Michael Eunan McLarnon Deeny (born 12 November 1944) MA (Oxon) FCA, is a concert promoter and prominent Name of Lloyd's of London.

==Early life==
The eldest son of a doctor, Michael Deeny was born in the small Northern Irish town of Lurgan.

Deeny was educated at Clongowes Wood College before graduating from Magdalen College, Oxford in History.

==Career==

===Entertainment Business===

After leaving university, Deeny trained as a chartered accountant and worked at Chalmers Impey in the City of London before moving to the Irish company Kennedy's Bakeries.

Deeny worked as an accountant for three years before switching full-time to the music business. The transition began when, somewhat whimsically, Deeny and his friend Paul McGuinness persuaded the Scottish singer Donovan to come out of semi-retirement (and self-imposed exile) to play at the Royal Dublin Society.

Subsequently, Deeny organised a Royal Dublin Society festival with many prominent musicians of the time, including: The Crazy World of Arthur Brown, Manfred Mann's Earth Band, and the genre-defining Irish Celtic Rock band Horslips. Shortly afterwards, Deeny became Horslip's manager.

###

= PARTS OF THE EXERCISE =
1. In the Michael Deeny biography, shorten the paragraph beginning "Deeny worked as an accountant" and keep its main facts.
2. Carry on the Michael Deeny biography from its last sentence.
The lines after this come from a separate source.

###

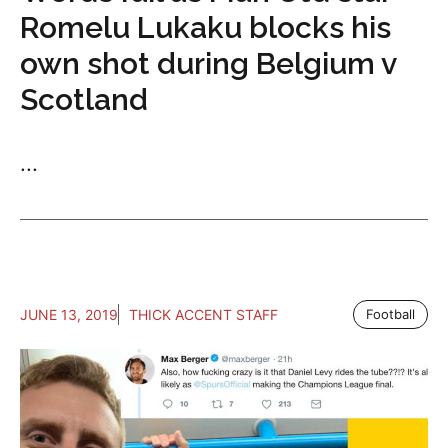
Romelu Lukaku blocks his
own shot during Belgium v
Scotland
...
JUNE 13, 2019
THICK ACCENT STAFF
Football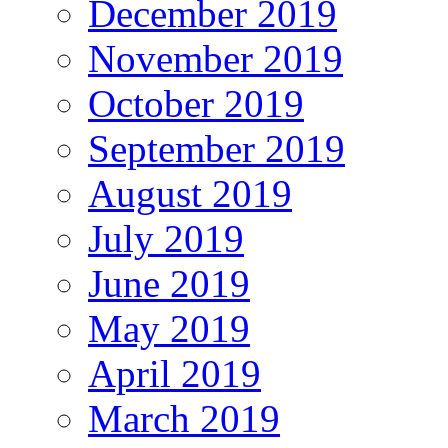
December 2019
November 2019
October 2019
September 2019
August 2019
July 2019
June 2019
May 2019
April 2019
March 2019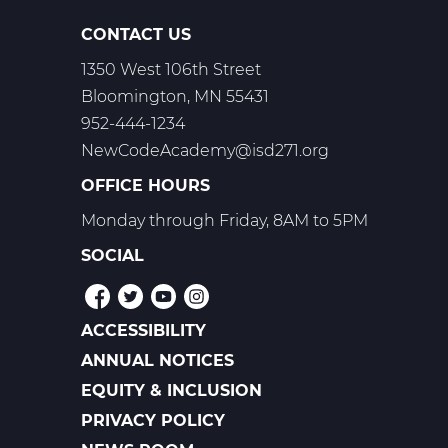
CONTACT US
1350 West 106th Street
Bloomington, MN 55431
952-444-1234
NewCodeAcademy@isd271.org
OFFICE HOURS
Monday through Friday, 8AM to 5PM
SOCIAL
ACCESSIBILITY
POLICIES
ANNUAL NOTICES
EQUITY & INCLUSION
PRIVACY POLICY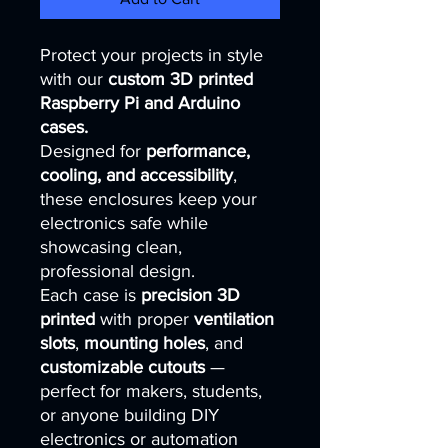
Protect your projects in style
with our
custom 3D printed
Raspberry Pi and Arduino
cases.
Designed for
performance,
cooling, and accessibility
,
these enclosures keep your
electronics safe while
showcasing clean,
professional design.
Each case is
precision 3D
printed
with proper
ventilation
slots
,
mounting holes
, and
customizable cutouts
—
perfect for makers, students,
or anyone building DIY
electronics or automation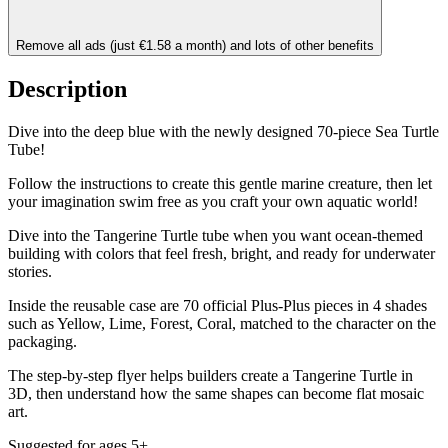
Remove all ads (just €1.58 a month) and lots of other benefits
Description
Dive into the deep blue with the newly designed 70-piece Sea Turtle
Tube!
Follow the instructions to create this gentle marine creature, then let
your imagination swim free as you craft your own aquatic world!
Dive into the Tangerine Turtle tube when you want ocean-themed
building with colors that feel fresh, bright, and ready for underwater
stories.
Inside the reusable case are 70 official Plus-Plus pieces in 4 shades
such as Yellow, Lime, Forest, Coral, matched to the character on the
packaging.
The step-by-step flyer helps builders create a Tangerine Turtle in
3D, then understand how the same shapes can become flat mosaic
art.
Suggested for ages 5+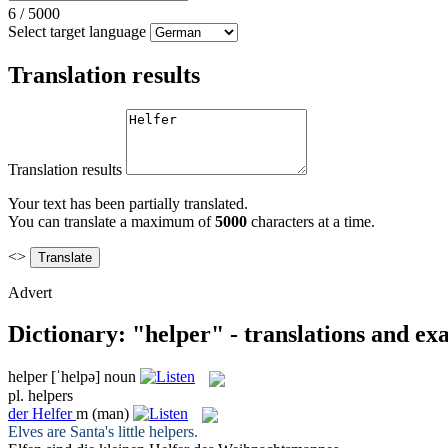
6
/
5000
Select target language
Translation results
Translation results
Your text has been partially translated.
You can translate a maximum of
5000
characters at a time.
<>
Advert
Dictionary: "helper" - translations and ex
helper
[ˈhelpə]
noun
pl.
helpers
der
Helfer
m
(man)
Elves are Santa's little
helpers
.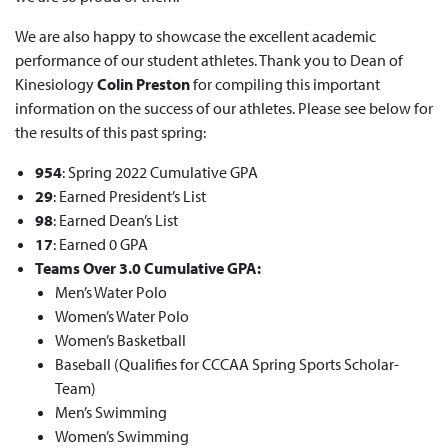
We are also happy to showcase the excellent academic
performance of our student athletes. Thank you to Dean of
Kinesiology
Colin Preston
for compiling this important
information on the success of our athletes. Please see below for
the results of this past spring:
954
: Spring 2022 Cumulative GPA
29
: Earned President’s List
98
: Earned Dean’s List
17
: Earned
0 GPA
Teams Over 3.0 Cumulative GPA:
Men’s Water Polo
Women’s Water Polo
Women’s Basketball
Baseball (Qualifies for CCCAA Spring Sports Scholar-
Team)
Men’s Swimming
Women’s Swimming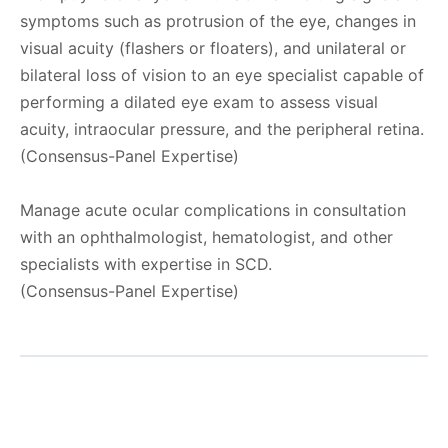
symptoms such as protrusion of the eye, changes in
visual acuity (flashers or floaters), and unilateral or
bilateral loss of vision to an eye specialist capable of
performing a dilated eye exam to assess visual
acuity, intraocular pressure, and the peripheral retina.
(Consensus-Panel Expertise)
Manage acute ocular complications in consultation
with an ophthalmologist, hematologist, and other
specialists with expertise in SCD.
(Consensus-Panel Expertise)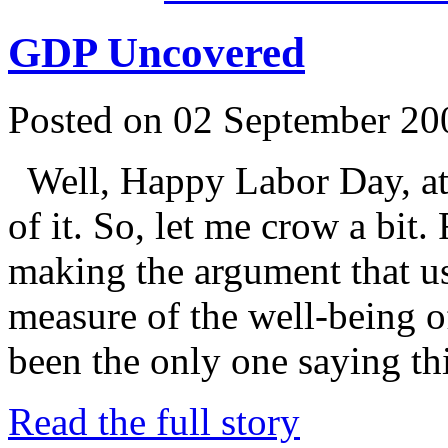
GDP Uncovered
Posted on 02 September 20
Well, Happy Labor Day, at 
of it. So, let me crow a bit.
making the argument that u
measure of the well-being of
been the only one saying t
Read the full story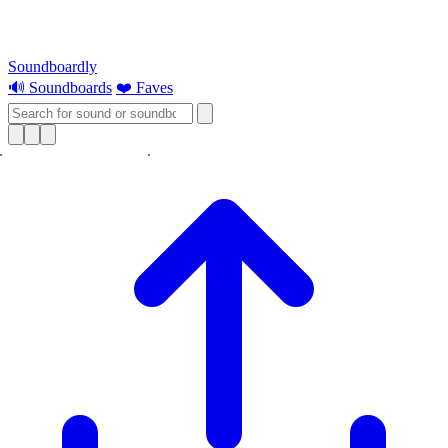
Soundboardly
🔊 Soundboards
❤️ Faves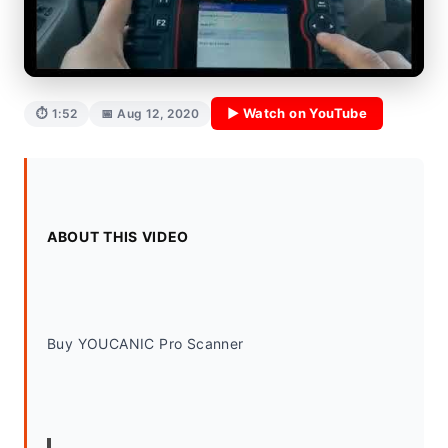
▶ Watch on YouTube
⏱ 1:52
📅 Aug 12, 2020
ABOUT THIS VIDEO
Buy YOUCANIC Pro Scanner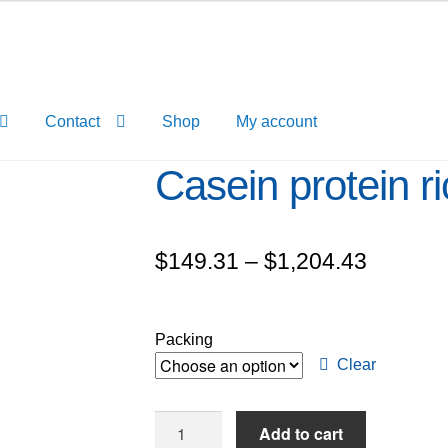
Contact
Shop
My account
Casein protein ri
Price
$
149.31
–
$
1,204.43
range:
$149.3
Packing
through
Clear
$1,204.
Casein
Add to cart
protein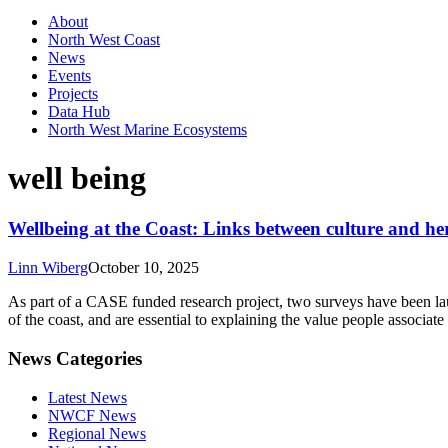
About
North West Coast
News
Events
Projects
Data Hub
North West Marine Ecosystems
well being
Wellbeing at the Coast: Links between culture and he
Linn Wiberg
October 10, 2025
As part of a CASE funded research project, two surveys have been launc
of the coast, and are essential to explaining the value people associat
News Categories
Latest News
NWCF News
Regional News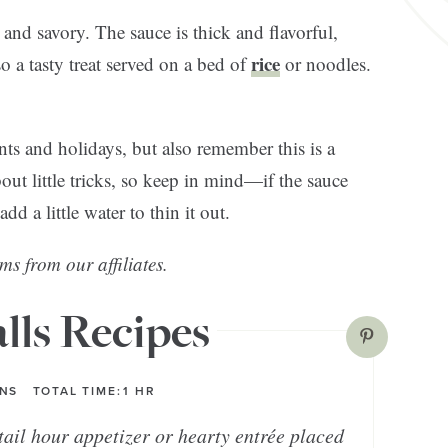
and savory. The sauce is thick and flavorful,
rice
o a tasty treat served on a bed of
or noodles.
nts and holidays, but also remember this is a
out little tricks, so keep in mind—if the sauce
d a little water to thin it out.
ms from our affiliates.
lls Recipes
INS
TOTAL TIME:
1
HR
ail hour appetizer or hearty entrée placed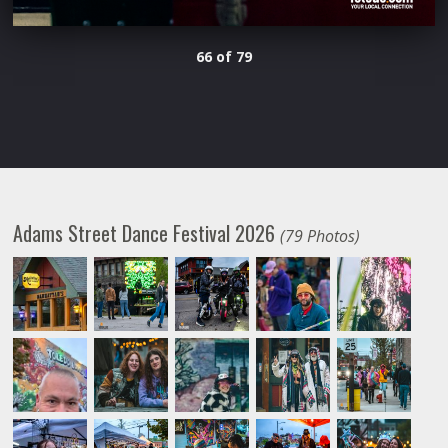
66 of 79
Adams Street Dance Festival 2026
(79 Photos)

###

= ANSWERS IN ORDER =
1. After three years as an accountant, Deeny moved full-time into the music business. The change started when he and his friend Paul McGuinness, somewhat whimsically, persuaded the Scottish singer Donovan to leave semi-retirement and self-imposed exile to play at the Royal Dublin Society.

2.
Deeny's strategy with the band was to move them from the Irish cabaret club circuit of the time, and into the more lucrative dance-halls. He also insisted the band should tour outside Ireland to increase their fan-base – even if that meant risking a short-term loss. Consequently, Horslips were one of the first Irish Bands to gain substantial success outside Ireland.

Beginning in the early 1980s, Deeny began to manage the English singer Murray Head, seeing him through the peak of his career with the album and musical Chess and the worldwide hit One Night in Bangkok.

He was also briefly the manager of Irish featherweight boxer Barry McGuigan.

====Influence on U2's Management====

It is widely acknowledged that Deeny's management of Horslips paved the way for the success of the Irish rock band U2. Nick Stewart, the man who signed U2 to Island Records, even went so far as to describe Michael Deeny as, "the godfather of Irish music".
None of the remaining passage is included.